There's no doubt to any observer in the industry that Nike is the undisputed champion of footwear, currently occupying 62 percent of the athletic shoe market compared to five percent for both Skechers and adidas. One man can largely be credited with Nike's market domination -- CEO Mark Parker, who joined the company as a footwear designer and has since brought a distinctly design-centric management style to the company, much to its success. For its business issue, Surface magazine sat down for a rare interview with Parker, who takes us through a decade of innovation at the Swoosh since he assumed the company's helm back in 2006. Shedding light on his ambitious goals for Nike, as well as how the company's unrestrictive work culture allowed him to shape the brand early on, Parker's vignette is filled out by an orbit of top executives who also contributed their thoughts, including founder Phil Knight and Chief Sustainability Officer Hannah Jones. Read some excerpts from the cover story below, and find the full article online here.
On his start in footwear:
Parker attended Penn State, where he studied political science and was on the track and cross-country teams. There, designing shoes quickly became a part of his life. “I would modify my shoes to try to make them better,” he tells me. To achieve this, he’d do things like altering the outsoles for more traction, fixing the uppers for more support, and changing the sock liners. Only later did Parker realize this shoe-tweaking practice was rather unusual, or at least for the time it was. To him, doing so simply felt intuitive.

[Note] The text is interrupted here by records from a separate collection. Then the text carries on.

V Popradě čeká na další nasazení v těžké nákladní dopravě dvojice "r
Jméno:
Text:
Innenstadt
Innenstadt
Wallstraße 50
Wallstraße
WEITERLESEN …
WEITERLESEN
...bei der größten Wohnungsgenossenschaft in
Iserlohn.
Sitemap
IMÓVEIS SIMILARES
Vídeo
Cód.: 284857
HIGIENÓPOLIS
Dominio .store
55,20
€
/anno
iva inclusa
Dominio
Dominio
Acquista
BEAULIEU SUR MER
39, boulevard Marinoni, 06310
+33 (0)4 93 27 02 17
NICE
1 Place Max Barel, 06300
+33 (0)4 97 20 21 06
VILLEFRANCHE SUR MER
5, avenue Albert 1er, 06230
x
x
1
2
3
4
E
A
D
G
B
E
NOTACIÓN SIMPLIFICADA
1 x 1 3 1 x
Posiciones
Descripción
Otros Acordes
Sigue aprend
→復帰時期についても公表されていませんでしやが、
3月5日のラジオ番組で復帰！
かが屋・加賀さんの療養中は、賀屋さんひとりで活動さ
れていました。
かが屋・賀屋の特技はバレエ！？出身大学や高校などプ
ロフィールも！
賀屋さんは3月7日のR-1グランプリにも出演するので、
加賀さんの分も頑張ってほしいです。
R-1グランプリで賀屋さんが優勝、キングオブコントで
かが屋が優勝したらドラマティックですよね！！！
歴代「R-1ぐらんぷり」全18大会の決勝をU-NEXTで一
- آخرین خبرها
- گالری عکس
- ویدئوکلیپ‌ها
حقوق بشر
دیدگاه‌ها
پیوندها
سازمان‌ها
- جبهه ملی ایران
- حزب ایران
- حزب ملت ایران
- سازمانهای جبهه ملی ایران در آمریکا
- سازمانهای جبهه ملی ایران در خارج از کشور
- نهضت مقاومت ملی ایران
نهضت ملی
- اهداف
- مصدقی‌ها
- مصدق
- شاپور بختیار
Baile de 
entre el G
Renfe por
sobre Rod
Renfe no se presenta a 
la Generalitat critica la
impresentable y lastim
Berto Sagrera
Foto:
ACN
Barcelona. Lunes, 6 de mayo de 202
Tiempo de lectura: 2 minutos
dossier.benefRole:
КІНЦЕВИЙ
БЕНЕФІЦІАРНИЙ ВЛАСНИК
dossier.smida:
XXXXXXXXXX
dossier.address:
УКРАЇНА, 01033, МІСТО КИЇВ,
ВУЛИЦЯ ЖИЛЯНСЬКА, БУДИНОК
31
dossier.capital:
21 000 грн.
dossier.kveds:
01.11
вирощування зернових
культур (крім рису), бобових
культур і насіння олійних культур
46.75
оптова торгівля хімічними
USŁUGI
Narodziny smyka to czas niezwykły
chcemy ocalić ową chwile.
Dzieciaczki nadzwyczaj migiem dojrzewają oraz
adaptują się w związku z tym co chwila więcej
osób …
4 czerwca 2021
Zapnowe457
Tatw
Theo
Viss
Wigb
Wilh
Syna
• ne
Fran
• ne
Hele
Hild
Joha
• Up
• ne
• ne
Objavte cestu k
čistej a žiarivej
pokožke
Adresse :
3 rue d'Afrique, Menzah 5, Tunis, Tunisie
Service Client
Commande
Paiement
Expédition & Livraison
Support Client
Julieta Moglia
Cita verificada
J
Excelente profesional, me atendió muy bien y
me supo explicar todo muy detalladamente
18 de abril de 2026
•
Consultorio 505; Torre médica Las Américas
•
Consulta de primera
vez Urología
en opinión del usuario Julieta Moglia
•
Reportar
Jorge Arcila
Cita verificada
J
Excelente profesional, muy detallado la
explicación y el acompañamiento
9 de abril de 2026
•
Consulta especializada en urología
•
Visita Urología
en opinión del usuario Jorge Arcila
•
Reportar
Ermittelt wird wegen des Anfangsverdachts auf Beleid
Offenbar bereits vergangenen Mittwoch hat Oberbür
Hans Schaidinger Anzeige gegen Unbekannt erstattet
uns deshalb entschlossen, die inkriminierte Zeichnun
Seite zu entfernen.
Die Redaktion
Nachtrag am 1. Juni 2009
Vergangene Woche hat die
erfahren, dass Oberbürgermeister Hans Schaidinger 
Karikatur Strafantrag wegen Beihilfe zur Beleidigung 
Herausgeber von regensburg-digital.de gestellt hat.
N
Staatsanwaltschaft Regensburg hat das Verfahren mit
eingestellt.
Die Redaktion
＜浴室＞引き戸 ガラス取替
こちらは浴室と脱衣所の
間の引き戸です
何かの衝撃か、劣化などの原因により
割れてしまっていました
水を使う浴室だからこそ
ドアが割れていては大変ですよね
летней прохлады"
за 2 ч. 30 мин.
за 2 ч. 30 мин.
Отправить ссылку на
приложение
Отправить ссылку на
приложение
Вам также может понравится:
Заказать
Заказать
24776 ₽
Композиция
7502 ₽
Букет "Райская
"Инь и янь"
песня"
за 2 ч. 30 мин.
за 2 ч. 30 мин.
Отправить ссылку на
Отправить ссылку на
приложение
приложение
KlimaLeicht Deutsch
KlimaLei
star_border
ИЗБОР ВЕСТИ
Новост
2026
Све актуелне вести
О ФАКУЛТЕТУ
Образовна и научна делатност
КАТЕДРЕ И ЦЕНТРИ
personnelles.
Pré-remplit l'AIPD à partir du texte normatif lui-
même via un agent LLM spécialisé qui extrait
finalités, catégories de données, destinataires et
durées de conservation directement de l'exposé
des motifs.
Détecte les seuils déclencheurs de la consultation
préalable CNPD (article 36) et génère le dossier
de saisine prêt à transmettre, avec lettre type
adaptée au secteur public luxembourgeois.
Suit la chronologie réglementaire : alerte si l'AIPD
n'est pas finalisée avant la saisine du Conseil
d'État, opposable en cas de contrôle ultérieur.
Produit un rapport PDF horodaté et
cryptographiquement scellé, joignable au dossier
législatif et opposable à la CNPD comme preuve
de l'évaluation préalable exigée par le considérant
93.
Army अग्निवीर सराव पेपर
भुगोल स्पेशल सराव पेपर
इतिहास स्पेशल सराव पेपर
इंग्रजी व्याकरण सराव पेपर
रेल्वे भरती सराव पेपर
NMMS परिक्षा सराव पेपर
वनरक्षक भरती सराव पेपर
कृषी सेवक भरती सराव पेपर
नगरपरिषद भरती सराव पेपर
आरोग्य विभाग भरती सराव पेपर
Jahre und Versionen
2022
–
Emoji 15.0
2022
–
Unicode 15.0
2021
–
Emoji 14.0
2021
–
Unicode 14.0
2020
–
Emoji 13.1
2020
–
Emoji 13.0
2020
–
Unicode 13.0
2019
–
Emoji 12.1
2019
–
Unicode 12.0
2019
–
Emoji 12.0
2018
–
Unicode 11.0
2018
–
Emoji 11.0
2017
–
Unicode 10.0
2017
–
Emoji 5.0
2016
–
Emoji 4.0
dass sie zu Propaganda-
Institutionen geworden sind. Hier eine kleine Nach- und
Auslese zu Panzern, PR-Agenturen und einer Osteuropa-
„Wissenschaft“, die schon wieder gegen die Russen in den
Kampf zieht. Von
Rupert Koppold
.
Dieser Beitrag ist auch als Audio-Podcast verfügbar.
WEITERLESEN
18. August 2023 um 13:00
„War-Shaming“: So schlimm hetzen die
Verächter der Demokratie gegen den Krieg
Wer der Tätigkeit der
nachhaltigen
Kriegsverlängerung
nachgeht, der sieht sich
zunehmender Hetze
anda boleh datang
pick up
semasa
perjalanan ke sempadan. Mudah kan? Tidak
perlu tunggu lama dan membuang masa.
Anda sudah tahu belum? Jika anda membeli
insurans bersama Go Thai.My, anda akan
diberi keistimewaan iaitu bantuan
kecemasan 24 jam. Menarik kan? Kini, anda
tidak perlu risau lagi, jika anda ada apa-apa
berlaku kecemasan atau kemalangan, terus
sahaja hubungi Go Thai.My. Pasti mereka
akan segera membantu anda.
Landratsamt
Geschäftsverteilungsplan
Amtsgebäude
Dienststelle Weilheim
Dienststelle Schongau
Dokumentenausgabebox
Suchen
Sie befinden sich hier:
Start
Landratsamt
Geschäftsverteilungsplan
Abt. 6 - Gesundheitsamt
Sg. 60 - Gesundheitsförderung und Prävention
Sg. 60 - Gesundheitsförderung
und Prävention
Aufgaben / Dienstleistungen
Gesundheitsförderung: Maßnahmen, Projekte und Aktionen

On his early days at Nike:
Early on, even while designing shoes, Parker was tasked with starting up other areas of the company. “I’d see a need or something that could help the company be better, and I had the freedom to go and create it,” he says. “There was a lot of support from the very beginning. I learned a lot. I was able to help shape the company in a way that made us stronger.”
On Nike's strategy of collaboration:
Today, it’s clear to Parker that it’s not Nike’s place to compete with “the Apples, Intels, Microsofts, Googles, and Samsungs,” as he describes them. Instead, he views partnerships with those sorts of companies as the best way forward. Collaboration, whether with Apple, Michael Jordan, or the rapper Skepta, has long been a core interest of Parker’s. “A partnership has to bring something unique,” he says. “Both parties have to add value. Coming together, we can do something that either one might not really do on their own.”